Nel 2022, quasi 45mila madri lavoratrici in Italia hanno scelto di dimettersi per difficoltà nel conciliare lavoro e famiglia. Questa decisione riflette una problematica più ampia, evidenziata dai dati dell’Ispettorato nazionale del lavoro e da Confcommercio.
Il 63,6% delle dimissioni femminili è motivato dalla difficoltà di bilanciare carriera e responsabilità familiari, un problema che interessa solo il 7,1% degli uomini. Mentre gli uomini lasciano il lavoro per opportunità migliori, le donne si dimettono spesso per necessità familiari.
L’Italia registra un tasso di partecipazione femminile al lavoro del 48,2%, ben al di sotto della media europea del 59,5%. Al Sud, la situazione è ancora più critica, con una partecipazione femminile del 35,5%. Secondo Svimez, il tasso di occupazione delle donne con figli è significativamente inferiore rispetto a quelle senza.
La maternità è un fattore chiave nelle dimissioni femminili, soprattutto per chi ha figli piccoli. Il 79,4% delle donne che si dimettono sono tra i 29 e i 44 anni, indicando come la maternità influenzi maggiormente la carriera delle donne in età lavorativa.

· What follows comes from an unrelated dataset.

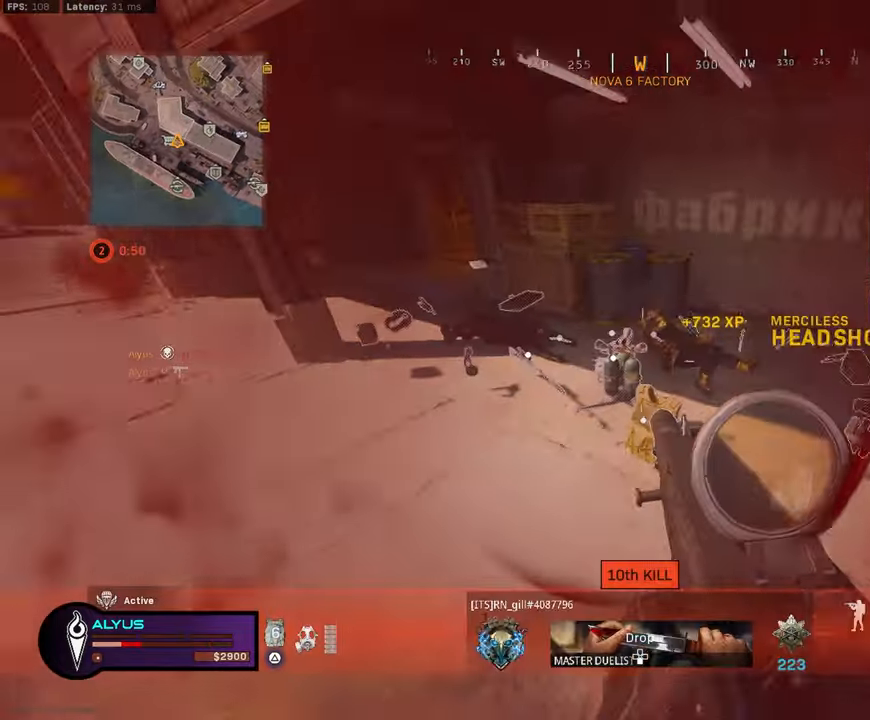
{"buttons": [], "left_stick": "up", "right_stick": "center", "events": [[50, "right_stick", "right"], [267, "right_stick", "center"], [467, "L3", "up"]]}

La relazione dell’Ispettorato evidenzia un “sbilanciamento di genere” e la percezione della cura come compito prevalentemente femminile. Il 76% delle dimissioni femminili per motivi familiari è dovuto all’assenza di supporto da parte dei parenti, evidenziando il ruolo dei nonni come principale welfare familiare.
Le dimissioni femminili sono prevalentemente tra operaie e impiegate, riflettendo una “diversa allocazione gerarchica” tra uomini e donne, con queste ultime meno presenti in posizioni decisionali.